## TEXT SECTION
By David Hunter
Brugge – De Panne 202km
After arguments between the organisers of this race and the Flanders group, we’ve seen this race getting moved from the usual slot. Not only that, but it has been reduced from 4 stages, to just a one day race. Such a shame, I was a huge fan of the three days of De Panne.
The organisers have decided to borrow some the route from the old 2nd stage, which includes the ascent of the Kemmelberg. The section of climbs does allow attackers to move from the peloton, but with around 100km still left to race, staying away is a big problem.
The main issue for the peloton isn’t the climbs, but the wind. With many sections of open countryside, any wind in the right direction will create echelons.
There will be some rain around and the wind is coming from the north-west. It is forecast to be around 20km/h, which isn’t overly strong. This means we’ll have a headwind as the peloton head towards De Panne, but we could get some action in the lap circuit. I was hoping for more wind.

## EXERCISE TASKS
[A] Answer these questions from the Brugge – De Panne preview:
(i) How many stages did the race previously have before it was reduced to a one-day race?
(ii) Which climb from the old 2nd stage is included in the route?
(iii) From which direction is the wind forecast to come?
[B] Return the passage of the Brugge – De Panne preview from "The organisers have" up to and including "will create echelons.", copying it without any changes.
[C] Resume the Brugge – De Panne preview immediately after its final sentence.

## EXTRACTED INFORMATION
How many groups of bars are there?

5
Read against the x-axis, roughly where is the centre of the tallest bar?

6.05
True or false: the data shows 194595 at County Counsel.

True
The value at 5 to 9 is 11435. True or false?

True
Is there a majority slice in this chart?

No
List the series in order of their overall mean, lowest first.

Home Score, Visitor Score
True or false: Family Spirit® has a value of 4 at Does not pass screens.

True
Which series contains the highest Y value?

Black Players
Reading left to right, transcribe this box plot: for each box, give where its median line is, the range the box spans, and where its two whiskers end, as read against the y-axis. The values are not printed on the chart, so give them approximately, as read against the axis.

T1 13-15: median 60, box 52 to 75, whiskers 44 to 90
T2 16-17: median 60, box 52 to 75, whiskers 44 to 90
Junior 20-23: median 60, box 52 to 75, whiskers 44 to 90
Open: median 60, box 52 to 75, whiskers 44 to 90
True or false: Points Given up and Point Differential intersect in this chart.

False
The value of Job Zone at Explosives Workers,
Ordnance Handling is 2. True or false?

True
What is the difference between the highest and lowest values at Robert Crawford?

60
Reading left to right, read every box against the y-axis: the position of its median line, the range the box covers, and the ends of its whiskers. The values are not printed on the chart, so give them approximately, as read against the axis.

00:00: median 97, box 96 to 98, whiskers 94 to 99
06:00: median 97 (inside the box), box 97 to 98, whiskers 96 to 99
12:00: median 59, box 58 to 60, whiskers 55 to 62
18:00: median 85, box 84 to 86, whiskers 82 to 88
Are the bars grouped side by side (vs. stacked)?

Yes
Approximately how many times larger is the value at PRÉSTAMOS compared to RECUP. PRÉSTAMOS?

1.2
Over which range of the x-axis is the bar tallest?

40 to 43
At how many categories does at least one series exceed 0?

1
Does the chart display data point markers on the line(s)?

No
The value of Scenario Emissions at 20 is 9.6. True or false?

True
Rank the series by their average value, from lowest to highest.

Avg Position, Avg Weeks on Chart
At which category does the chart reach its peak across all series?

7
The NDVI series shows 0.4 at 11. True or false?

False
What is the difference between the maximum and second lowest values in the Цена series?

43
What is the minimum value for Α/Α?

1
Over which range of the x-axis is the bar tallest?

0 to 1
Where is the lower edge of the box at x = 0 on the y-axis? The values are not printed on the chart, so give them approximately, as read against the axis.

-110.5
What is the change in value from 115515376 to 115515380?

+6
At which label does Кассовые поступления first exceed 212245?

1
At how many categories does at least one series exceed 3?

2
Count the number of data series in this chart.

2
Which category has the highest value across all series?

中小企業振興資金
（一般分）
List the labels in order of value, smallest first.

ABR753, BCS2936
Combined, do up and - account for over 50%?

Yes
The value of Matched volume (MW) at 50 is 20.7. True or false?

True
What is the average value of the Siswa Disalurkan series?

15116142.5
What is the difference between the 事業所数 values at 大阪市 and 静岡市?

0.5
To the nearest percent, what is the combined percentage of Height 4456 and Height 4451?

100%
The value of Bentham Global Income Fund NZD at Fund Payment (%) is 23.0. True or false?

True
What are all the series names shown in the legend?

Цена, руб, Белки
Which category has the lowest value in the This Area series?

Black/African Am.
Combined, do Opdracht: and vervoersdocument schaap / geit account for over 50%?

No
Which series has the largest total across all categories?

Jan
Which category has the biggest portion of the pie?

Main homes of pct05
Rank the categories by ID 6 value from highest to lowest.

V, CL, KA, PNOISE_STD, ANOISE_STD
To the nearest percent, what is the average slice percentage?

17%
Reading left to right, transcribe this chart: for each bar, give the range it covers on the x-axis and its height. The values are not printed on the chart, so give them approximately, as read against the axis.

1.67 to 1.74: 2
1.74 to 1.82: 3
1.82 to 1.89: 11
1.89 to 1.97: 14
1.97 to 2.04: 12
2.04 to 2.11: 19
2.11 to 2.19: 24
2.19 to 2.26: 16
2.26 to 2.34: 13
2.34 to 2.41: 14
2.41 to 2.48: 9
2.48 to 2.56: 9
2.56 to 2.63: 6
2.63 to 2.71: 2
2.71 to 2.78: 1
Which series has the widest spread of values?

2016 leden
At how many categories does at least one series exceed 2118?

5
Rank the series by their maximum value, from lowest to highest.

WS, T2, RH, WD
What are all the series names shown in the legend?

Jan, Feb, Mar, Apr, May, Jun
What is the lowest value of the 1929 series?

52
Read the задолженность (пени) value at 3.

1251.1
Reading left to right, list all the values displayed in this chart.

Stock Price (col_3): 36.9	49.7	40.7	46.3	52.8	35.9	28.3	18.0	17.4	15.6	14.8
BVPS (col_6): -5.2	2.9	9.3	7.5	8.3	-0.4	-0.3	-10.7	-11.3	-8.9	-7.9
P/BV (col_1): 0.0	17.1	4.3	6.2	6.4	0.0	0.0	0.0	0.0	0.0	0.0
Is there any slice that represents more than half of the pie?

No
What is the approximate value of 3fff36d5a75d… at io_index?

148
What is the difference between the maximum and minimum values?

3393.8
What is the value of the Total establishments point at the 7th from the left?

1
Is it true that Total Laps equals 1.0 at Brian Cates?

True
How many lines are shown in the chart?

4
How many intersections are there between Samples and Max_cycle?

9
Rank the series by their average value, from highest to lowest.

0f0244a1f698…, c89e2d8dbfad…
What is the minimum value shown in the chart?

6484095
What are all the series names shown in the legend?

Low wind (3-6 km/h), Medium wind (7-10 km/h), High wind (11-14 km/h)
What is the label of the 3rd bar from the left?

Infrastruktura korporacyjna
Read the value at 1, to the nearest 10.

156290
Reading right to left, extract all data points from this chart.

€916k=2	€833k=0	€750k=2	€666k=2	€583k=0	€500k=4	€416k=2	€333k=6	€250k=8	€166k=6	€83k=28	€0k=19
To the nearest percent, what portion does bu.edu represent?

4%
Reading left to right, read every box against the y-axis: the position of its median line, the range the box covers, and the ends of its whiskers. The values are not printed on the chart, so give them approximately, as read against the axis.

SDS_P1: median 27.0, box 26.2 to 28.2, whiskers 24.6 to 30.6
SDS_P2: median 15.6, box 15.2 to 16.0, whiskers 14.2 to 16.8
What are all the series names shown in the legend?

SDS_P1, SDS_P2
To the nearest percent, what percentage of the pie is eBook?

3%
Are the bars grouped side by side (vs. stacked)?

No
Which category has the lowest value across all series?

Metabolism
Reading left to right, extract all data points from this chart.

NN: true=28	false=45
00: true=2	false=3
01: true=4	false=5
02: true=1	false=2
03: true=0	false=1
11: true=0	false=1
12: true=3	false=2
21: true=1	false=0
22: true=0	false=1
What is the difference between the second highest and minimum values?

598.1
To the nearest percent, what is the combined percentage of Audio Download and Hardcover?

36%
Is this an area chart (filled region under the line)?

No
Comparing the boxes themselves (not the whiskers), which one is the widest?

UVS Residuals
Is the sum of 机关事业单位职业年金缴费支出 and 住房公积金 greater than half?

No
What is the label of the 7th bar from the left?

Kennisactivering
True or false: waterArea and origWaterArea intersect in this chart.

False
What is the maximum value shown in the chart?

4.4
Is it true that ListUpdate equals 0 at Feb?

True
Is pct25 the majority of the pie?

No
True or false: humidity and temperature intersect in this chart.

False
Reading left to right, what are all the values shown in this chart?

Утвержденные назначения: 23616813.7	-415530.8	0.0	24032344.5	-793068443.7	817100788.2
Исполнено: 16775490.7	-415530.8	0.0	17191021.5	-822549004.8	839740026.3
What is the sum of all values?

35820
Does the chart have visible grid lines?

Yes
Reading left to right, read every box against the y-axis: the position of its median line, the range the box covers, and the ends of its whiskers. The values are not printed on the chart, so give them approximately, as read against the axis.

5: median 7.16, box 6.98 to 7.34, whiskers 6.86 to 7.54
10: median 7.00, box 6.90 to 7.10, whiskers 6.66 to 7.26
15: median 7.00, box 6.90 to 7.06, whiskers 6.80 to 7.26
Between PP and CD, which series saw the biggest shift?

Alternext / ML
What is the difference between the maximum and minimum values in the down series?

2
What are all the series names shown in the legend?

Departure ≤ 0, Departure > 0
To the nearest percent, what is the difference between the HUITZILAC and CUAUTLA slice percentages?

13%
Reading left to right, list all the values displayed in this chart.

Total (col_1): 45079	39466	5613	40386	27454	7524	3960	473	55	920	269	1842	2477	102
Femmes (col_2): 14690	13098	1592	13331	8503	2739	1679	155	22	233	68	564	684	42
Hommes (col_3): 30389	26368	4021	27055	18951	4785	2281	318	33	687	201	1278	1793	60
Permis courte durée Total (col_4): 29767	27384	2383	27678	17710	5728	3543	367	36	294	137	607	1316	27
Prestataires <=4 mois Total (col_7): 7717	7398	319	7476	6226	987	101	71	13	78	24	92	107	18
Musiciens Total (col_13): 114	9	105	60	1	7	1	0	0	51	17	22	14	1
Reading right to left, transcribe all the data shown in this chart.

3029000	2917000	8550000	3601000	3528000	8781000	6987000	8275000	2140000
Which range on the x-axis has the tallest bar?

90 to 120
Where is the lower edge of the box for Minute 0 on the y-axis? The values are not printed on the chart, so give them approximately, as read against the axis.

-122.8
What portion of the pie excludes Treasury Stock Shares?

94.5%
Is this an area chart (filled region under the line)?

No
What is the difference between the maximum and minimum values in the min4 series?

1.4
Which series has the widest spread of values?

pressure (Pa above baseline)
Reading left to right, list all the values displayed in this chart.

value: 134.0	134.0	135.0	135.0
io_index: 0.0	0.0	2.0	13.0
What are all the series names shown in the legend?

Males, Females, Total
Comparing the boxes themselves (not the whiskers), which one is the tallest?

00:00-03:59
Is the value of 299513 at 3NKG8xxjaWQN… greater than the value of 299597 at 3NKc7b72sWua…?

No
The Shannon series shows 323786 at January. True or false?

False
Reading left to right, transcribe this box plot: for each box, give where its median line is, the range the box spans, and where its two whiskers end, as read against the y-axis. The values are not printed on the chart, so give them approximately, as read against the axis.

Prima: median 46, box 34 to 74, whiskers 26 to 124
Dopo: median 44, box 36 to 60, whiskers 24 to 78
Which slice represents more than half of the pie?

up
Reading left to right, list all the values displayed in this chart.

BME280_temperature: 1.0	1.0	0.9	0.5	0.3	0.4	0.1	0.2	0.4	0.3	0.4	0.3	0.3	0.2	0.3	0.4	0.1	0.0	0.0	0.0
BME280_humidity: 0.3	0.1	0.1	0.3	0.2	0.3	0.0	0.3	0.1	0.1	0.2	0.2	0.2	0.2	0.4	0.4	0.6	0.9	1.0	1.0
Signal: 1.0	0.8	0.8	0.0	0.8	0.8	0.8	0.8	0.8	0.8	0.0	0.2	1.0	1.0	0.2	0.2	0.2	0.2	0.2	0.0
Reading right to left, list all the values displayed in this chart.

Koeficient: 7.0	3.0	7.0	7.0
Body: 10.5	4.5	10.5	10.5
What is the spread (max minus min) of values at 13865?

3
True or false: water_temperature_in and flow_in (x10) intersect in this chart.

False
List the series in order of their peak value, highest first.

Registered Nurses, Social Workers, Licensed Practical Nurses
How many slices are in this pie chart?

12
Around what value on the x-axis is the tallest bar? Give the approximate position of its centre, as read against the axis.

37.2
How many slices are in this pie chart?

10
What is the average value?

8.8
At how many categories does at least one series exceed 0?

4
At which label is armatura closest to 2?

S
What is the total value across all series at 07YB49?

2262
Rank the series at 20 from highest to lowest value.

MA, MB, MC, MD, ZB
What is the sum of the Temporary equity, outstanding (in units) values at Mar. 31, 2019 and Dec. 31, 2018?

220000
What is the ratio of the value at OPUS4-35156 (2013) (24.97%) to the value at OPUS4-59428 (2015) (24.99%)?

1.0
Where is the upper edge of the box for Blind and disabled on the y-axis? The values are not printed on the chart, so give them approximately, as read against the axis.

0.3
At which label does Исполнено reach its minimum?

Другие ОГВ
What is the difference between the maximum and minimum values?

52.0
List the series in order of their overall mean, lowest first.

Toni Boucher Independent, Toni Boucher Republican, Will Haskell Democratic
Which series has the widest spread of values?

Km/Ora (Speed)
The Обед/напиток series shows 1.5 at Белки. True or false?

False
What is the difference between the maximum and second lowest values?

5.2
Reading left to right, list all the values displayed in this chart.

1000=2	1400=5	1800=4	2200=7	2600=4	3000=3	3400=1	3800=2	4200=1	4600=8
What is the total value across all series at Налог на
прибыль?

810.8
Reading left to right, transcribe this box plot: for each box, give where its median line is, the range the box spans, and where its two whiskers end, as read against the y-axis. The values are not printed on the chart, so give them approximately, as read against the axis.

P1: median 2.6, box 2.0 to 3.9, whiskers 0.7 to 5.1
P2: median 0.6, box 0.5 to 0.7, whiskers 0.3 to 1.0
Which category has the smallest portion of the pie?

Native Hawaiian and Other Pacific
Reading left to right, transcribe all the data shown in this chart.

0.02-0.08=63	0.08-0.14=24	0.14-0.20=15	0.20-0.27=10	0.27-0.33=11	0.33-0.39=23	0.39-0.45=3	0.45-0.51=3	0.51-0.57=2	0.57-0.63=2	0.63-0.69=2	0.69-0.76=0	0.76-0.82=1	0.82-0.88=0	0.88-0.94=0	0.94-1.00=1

## ANSWERS PROVIDED
[A]
(i) 4 stages
(ii) The Kemmelberg
(iii) The north-west

[B]
The organisers have decided to borrow some the route from the old 2nd stage, which includes the ascent of the Kemmelberg. The section of climbs does allow attackers to move from the peloton, but with around 100km still left to race, staying away is a big problem.
The main issue for the peloton isn’t the climbs, but the wind. With many sections of open countryside, any wind in the right direction will create echelons.

[C]
Once into De Panne, the riders do two laps of the 25.5km circuit. We don’t have too many corners to worry about, but most of these roads are relatively narrow.
As the finish approaches, we have big turns with 3km and 2km to go. The road then opens up for a fairy easy final 2km. It will be very important to be near the front of the bunch for the final 3km.
QuickStep v The Rest
The Belgians have been in dominated form, on home soil. They have bullied the rest of the teams in Le Samyn, Dwars door West-Vlaanderen, Nokere Koerse and the Handzame Classic. Not only have the won all of these races, but they have done so with four different riders.
This race has QuickStep and four other World Tour teams, it looks like we are all set for another spot of bullying! If we get enough wind, they will blow the peloton to pieces, placing multiple riders in the front group. If there isn’t enough wind, they will wait for the sprint, as they have two sprint options.
Florian Sénéchal – has enjoyed a fine start to his QuickStep career, he has played a large part in their wins in the last three Belgian races. He is great on the cobbles, but also has a very fast sprint. It won’t be long until his first QuickStep win.
Elia Viviani – I’m a little surprised to see the Italian here, but also excited. After enjoying a fine start to the year, he would have disappointed with his sprint in Milan-Sanremo. Despite a great lead out, he simply didn’t have the legs. With that race now behind him, he’ll be looking to rediscover his winning touch.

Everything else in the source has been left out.